Unobserved Components

To create an unobserved components model:
  1. From the Forecasting model type drop-down list, select Unobserved components.
  2. (Optional) To include independent variables in the model, expand the Regression Effects heading and select the Include independent variables check box. Assign the variables that you want to include in the model to the Independent variables role.
  3. To include an irregular component, expand the Irregular Component heading and select the Include an irregular component check box. An irregular component is included by default.
    The irregular component corresponds to the overall random error in the model. The initial variance is the value used as the initial value during the parameter estimation process. To change this value, select Specify variance and enter a different value. To keep this value as your initial variance, select Fix variance value.
  4. To include a trend component, expand the Trend Component heading. The level component and the slope component combine to define the trend component for the model. If you specify both a level and slope component, then a locally linear trend is obtained. If you omit the slope component, then a local level is used.
    1. To include a level component in the model, select the Include a level component check box. (The level component is included by default.) Then you can specify whether to change the initial variance (which is 0 by default) and whether to check for level breaks.
    2. To include a slope component in the model, select the Include a slope component check box. Then you can specify whether to change the initial variance (which is 0 by default).
  5. (Optional) To include a seasonal component, the season length must be greater than one. Expand the Seasonal Component heading and select the Include a seasonal component check box. Specify the type of seasonal component. A seasonal component can be one of two types: dummy or trigonometric. You can also specify whether to change the initial variance (which is 0 by default).
  6. (Optional) To include a cycle component, expand the Cycle Component heading and select the Include a cycle component check box. You can specify these options:
    • To specify an initial cycle period to use during the parameter estimation process, select the Specify cycle period check box. Then specify the initial value in the box. This value must be an integer greater than 2. By default, the initial value is 3.
    • To specify an initial damping factor to use during the parameter estimation process, select the Specify damping factor check box, and then specify the initial value in the box. You can specify any value between 0 and 1 (excluding 0 but including 1). By default, the initial value is 0.01.
    • To specify an initial value for the disturbance variance parameter that the task uses during the parameter estimation process, select the Specify variance check box. Then specify the initial value in the box. This value must be greater than or equal to 0. By default, the initial value is 0.
  7. Under the Plots heading, select the plots to include in the results. You can choose from a variety of residual plots, smoothed component estimates, filtered component estimates, and series decomposition and forecast plots.

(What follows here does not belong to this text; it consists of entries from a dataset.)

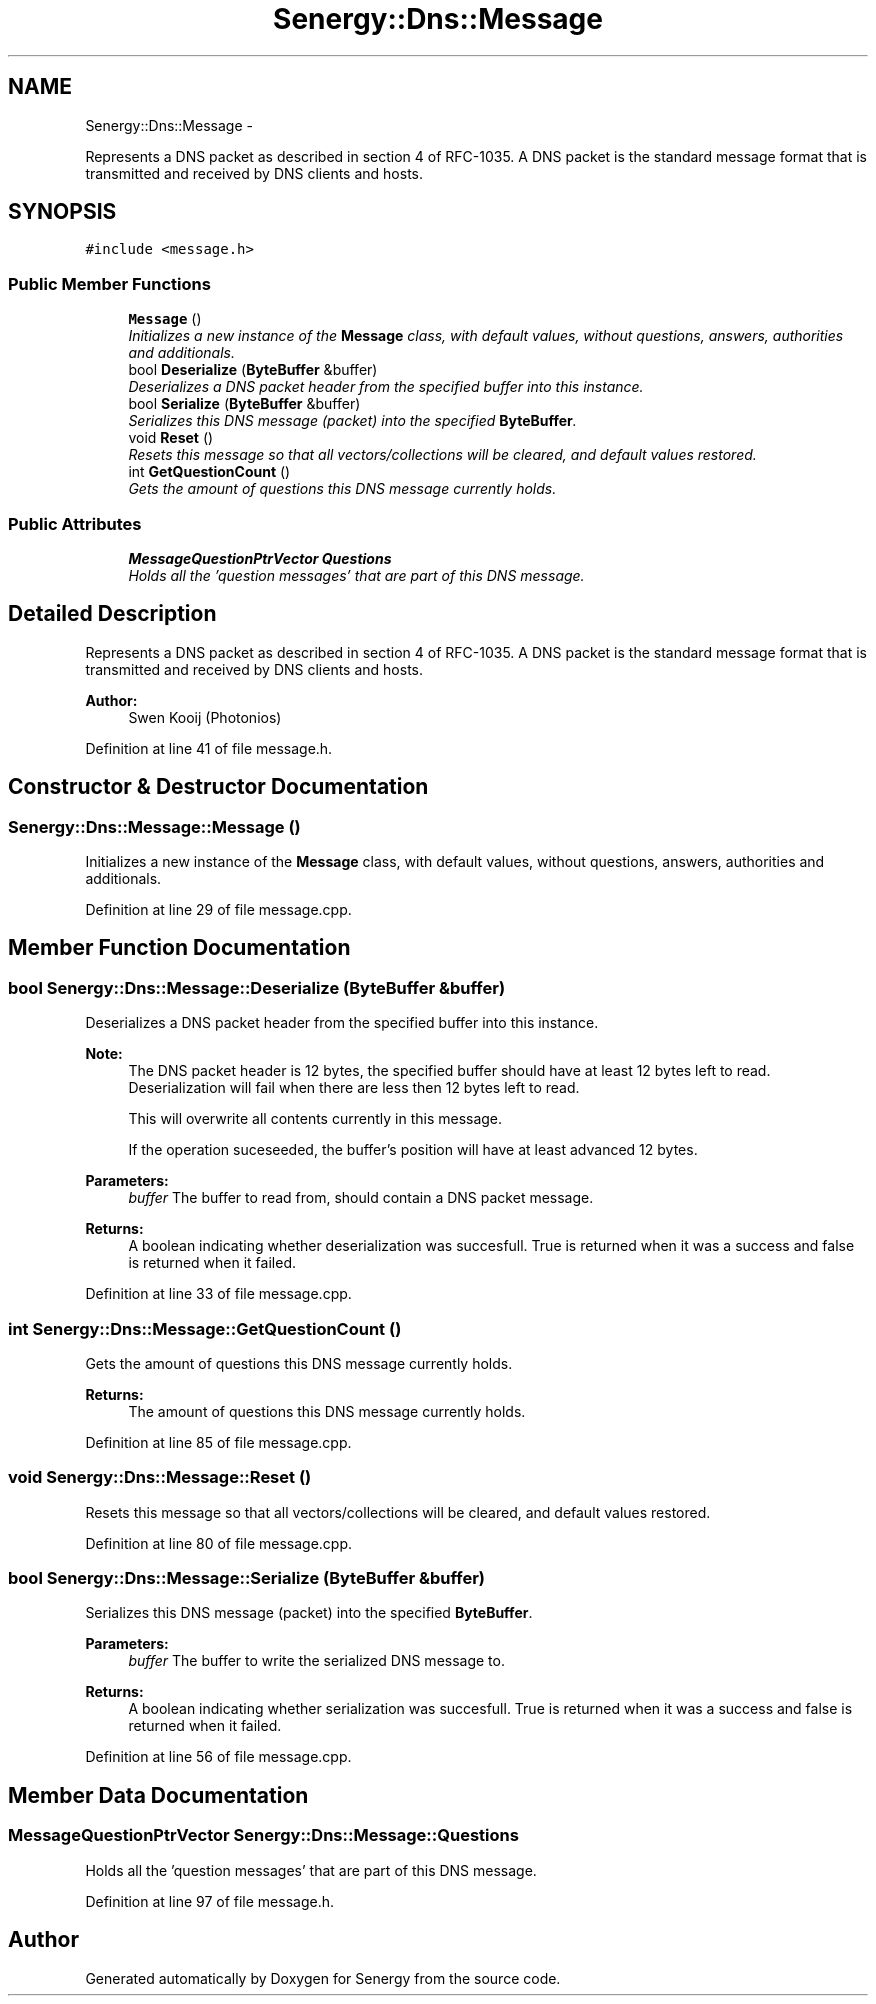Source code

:.TH "Senergy::Dns::Message" 3 "Wed Jan 29 2014" "Version 1.0" "Senergy" \" -*- nroff -*-
.ad l
.nh
.SH NAME
Senergy::Dns::Message \- 
.PP
Represents a DNS packet as described in section 4 of RFC-1035\&. A DNS packet is the standard message format that is transmitted and received by DNS clients and hosts\&.  

.SH SYNOPSIS
.br
.PP
.PP
\fC#include <message\&.h>\fP
.SS "Public Member Functions"

.in +1c
.ti -1c
.RI "\fBMessage\fP ()"
.br
.RI "\fIInitializes a new instance of the \fBMessage\fP class, with default values, without questions, answers, authorities and additionals\&. \fP"
.ti -1c
.RI "bool \fBDeserialize\fP (\fBByteBuffer\fP &buffer)"
.br
.RI "\fIDeserializes a DNS packet header from the specified buffer into this instance\&. \fP"
.ti -1c
.RI "bool \fBSerialize\fP (\fBByteBuffer\fP &buffer)"
.br
.RI "\fISerializes this DNS message (packet) into the specified \fBByteBuffer\fP\&. \fP"
.ti -1c
.RI "void \fBReset\fP ()"
.br
.RI "\fIResets this message so that all vectors/collections will be cleared, and default values restored\&. \fP"
.ti -1c
.RI "int \fBGetQuestionCount\fP ()"
.br
.RI "\fIGets the amount of questions this DNS message currently holds\&. \fP"
.in -1c
.SS "Public Attributes"

.in +1c
.ti -1c
.RI "\fBMessageQuestionPtrVector\fP \fBQuestions\fP"
.br
.RI "\fIHolds all the 'question messages' that are part of this DNS message\&. \fP"
.in -1c
.SH "Detailed Description"
.PP 
Represents a DNS packet as described in section 4 of RFC-1035\&. A DNS packet is the standard message format that is transmitted and received by DNS clients and hosts\&. 


.PP
\fBAuthor:\fP
.RS 4
Swen Kooij (Photonios) 
.RE
.PP

.PP
Definition at line 41 of file message\&.h\&.
.SH "Constructor & Destructor Documentation"
.PP 
.SS "Senergy::Dns::Message::Message ()"

.PP
Initializes a new instance of the \fBMessage\fP class, with default values, without questions, answers, authorities and additionals\&. 
.PP
Definition at line 29 of file message\&.cpp\&.
.SH "Member Function Documentation"
.PP 
.SS "bool Senergy::Dns::Message::Deserialize (\fBByteBuffer\fP &buffer)"

.PP
Deserializes a DNS packet header from the specified buffer into this instance\&. 
.PP
\fBNote:\fP
.RS 4
The DNS packet header is 12 bytes, the specified buffer should have at least 12 bytes left to read\&. Deserialization will fail when there are less then 12 bytes left to read\&.
.PP
This will overwrite all contents currently in this message\&.
.PP
If the operation suceseeded, the buffer's position will have at least advanced 12 bytes\&.
.RE
.PP
\fBParameters:\fP
.RS 4
\fIbuffer\fP The buffer to read from, should contain a DNS packet message\&.
.RE
.PP
\fBReturns:\fP
.RS 4
A boolean indicating whether deserialization was succesfull\&. True is returned when it was a success and false is returned when it failed\&. 
.RE
.PP

.PP
Definition at line 33 of file message\&.cpp\&.
.SS "int Senergy::Dns::Message::GetQuestionCount ()"

.PP
Gets the amount of questions this DNS message currently holds\&. 
.PP
\fBReturns:\fP
.RS 4
The amount of questions this DNS message currently holds\&. 
.RE
.PP

.PP
Definition at line 85 of file message\&.cpp\&.
.SS "void Senergy::Dns::Message::Reset ()"

.PP
Resets this message so that all vectors/collections will be cleared, and default values restored\&. 
.PP
Definition at line 80 of file message\&.cpp\&.
.SS "bool Senergy::Dns::Message::Serialize (\fBByteBuffer\fP &buffer)"

.PP
Serializes this DNS message (packet) into the specified \fBByteBuffer\fP\&. 
.PP
\fBParameters:\fP
.RS 4
\fIbuffer\fP The buffer to write the serialized DNS message to\&.
.RE
.PP
\fBReturns:\fP
.RS 4
A boolean indicating whether serialization was succesfull\&. True is returned when it was a success and false is returned when it failed\&. 
.RE
.PP

.PP
Definition at line 56 of file message\&.cpp\&.
.SH "Member Data Documentation"
.PP 
.SS "\fBMessageQuestionPtrVector\fP Senergy::Dns::Message::Questions"

.PP
Holds all the 'question messages' that are part of this DNS message\&. 
.PP
Definition at line 97 of file message\&.h\&.

.SH "Author"
.PP 
Generated automatically by Doxygen for Senergy from the source code\&.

Setting the Forecasting Options

Option
Description
Forecast Settings
Number of periods to forecast
specifies the number of periods into the future for which multistep forecasts are made. The larger the horizon value, the larger the prediction error variance at the end of the horizon. By default, the horizon is 12. Valid values are integers greater than or equal to 0 and less than 32,768.
Forecast confidence level
specifies the confidence level for the series. By default, this confidence level is 95% .
Number of periods to hold back
specifies a subset of actual time series values to hold back, starting from the end of the last nonmissing observation. Valid values are integers greater than or equal to 0 and less than 32,768.
Outlier Detection
Note: This option is not available if you selected Exponential smoothing as the forecasting model type.
Perform outlier detection
specifies that any outliers that are automatically detected during the creation of the model are inputs in the model.

Setting the Output Options

To create an output data set, click the Output tab. The types of output data sets that you can create depend on the forecasting model type.